▶ [WHAT TO DO]: First find the line with "40: (103, 1065)" in the entries below, then set down exactly every line through the line with "65: (45, 1075)", that line included.

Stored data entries
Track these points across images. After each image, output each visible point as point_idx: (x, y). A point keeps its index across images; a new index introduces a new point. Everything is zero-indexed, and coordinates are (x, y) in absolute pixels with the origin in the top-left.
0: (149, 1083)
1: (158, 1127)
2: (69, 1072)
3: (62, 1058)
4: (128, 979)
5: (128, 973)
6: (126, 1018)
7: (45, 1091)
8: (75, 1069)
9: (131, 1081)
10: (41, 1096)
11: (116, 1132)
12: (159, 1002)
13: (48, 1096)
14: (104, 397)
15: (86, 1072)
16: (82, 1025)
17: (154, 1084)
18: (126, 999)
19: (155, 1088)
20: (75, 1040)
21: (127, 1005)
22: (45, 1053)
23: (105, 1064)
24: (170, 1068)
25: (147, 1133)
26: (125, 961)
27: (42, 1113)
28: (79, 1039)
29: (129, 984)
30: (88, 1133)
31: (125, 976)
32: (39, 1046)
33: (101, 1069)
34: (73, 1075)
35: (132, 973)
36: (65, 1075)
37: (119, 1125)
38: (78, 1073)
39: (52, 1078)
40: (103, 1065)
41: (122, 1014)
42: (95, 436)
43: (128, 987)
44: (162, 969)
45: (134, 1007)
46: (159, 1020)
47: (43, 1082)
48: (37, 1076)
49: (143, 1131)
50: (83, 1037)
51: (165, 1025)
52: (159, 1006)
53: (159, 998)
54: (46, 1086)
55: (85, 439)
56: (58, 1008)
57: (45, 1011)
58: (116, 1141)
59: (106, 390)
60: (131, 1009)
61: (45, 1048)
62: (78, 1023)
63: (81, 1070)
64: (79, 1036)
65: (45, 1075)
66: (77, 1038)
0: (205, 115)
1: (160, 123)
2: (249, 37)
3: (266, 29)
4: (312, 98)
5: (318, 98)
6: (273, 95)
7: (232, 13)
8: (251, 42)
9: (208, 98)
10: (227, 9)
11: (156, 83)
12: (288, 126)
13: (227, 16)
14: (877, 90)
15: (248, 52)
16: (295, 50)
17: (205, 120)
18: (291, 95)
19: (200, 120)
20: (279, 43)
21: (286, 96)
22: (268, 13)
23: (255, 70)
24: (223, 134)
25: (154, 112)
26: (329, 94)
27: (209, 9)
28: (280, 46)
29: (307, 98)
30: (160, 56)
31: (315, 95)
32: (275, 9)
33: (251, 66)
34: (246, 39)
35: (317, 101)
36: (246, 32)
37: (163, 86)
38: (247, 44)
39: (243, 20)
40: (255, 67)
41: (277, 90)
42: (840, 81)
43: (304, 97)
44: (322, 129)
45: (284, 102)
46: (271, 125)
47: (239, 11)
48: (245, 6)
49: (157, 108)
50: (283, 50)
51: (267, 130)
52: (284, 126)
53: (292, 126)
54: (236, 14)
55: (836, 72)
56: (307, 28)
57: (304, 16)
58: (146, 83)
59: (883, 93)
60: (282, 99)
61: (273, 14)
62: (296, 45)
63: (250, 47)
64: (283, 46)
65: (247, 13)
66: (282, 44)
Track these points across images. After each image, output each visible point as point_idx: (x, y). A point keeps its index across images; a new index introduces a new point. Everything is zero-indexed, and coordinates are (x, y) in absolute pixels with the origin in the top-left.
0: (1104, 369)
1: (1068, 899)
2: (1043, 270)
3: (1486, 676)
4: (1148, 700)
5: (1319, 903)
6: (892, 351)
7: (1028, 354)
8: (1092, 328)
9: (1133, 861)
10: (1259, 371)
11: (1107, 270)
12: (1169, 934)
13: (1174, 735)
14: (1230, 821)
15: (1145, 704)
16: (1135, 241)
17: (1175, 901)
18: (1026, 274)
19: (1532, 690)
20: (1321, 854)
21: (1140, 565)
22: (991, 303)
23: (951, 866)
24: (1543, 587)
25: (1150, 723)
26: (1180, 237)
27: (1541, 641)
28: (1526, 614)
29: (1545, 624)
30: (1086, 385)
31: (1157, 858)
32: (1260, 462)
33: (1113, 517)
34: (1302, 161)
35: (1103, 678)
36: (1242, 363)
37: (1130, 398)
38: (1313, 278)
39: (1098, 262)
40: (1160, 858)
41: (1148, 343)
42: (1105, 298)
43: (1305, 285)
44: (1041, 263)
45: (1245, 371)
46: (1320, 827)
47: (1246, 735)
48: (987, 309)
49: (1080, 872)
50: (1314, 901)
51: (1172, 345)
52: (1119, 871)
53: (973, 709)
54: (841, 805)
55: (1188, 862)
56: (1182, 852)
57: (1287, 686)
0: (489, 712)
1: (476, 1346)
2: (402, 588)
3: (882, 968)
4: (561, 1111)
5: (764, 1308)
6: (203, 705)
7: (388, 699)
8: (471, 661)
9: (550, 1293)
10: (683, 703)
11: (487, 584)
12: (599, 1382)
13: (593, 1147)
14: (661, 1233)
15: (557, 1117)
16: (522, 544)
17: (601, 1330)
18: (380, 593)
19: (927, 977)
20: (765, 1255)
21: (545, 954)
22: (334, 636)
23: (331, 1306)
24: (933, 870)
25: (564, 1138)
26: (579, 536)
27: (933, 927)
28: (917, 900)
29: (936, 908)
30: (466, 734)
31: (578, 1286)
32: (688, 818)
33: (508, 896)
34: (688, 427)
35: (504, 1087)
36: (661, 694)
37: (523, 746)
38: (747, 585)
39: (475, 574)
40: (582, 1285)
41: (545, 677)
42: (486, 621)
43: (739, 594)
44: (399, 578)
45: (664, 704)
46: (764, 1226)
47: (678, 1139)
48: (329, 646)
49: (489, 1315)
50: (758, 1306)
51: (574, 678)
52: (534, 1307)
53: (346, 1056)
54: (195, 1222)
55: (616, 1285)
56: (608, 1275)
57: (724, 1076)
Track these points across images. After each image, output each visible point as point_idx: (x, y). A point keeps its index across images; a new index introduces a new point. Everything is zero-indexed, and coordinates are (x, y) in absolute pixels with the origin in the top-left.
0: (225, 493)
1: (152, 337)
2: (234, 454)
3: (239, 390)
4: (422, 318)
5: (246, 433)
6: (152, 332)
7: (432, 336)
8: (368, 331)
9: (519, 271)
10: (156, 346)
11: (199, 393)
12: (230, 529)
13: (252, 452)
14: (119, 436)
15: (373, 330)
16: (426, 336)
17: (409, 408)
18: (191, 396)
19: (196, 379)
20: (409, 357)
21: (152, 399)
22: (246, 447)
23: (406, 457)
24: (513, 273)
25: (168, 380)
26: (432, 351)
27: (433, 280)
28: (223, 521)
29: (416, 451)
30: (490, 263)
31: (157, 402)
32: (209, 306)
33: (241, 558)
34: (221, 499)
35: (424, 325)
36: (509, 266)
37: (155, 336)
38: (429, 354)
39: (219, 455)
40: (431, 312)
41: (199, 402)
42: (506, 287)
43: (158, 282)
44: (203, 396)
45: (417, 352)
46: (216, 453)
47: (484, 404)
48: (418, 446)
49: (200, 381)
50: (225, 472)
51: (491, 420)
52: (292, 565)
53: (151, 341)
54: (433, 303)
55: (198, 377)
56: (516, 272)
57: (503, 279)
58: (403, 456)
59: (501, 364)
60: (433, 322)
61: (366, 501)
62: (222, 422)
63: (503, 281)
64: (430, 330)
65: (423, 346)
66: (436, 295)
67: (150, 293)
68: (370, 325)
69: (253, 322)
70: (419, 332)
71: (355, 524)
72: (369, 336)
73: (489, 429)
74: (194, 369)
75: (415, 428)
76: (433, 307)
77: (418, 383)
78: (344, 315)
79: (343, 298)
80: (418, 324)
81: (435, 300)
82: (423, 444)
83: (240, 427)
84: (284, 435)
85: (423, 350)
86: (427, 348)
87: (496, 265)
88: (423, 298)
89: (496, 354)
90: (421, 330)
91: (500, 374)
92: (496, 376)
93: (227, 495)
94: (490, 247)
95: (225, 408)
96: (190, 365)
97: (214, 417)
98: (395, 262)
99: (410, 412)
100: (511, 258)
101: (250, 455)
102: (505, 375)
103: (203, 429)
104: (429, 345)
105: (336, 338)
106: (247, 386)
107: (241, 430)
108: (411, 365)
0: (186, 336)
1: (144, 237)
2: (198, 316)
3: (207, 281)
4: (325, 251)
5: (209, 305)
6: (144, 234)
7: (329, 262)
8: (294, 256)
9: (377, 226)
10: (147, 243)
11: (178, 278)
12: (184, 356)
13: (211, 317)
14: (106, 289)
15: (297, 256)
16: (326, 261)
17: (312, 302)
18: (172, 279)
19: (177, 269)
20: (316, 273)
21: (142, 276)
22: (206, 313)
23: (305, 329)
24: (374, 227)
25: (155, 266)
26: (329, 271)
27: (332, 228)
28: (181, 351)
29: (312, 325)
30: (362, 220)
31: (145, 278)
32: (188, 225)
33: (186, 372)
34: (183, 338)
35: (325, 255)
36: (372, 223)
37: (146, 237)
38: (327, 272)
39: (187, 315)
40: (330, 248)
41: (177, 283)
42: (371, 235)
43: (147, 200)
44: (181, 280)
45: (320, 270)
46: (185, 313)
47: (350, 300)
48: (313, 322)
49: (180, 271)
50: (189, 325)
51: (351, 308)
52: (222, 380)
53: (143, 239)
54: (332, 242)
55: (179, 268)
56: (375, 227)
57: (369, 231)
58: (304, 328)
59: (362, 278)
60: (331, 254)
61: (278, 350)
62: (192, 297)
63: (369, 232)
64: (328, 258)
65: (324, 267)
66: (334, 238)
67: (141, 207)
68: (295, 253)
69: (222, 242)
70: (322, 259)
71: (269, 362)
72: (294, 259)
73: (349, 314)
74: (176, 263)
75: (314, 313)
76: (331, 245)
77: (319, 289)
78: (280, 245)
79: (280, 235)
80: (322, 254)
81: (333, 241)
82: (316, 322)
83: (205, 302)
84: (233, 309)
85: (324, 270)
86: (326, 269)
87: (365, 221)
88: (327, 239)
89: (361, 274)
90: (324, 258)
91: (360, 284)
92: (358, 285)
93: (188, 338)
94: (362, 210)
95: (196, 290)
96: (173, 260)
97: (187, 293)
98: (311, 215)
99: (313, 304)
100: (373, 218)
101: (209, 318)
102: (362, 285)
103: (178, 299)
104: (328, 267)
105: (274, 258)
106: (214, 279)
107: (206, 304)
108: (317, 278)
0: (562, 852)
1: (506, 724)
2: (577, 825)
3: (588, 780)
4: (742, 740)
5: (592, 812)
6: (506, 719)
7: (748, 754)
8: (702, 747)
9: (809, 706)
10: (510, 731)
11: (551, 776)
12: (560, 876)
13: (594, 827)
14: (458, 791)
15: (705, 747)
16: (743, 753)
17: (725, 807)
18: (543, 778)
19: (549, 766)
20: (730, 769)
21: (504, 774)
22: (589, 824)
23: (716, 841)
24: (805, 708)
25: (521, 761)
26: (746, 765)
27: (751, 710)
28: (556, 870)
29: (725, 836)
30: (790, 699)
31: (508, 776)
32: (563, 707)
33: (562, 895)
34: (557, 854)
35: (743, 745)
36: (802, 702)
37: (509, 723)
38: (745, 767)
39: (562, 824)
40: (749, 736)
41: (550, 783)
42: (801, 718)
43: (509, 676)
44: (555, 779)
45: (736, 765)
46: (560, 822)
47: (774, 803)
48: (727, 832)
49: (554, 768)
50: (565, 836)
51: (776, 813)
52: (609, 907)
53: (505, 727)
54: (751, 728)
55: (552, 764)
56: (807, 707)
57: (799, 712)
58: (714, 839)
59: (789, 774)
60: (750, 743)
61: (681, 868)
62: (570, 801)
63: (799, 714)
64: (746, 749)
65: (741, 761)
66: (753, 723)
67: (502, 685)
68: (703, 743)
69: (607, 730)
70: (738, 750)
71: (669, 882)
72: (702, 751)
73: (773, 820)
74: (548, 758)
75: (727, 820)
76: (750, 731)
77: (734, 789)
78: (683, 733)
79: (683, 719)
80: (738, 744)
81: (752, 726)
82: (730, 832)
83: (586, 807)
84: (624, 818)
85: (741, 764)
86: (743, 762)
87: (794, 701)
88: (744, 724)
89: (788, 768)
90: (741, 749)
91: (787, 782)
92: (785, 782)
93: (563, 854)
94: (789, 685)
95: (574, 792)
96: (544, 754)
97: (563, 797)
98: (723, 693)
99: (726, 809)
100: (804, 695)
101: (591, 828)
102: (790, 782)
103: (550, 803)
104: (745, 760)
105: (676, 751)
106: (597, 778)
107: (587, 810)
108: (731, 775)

▶ [RESPONSE TO THIS TASK]:
40: (103, 1065)
41: (122, 1014)
42: (95, 436)
43: (128, 987)
44: (162, 969)
45: (134, 1007)
46: (159, 1020)
47: (43, 1082)
48: (37, 1076)
49: (143, 1131)
50: (83, 1037)
51: (165, 1025)
52: (159, 1006)
53: (159, 998)
54: (46, 1086)
55: (85, 439)
56: (58, 1008)
57: (45, 1011)
58: (116, 1141)
59: (106, 390)
60: (131, 1009)
61: (45, 1048)
62: (78, 1023)
63: (81, 1070)
64: (79, 1036)
65: (45, 1075)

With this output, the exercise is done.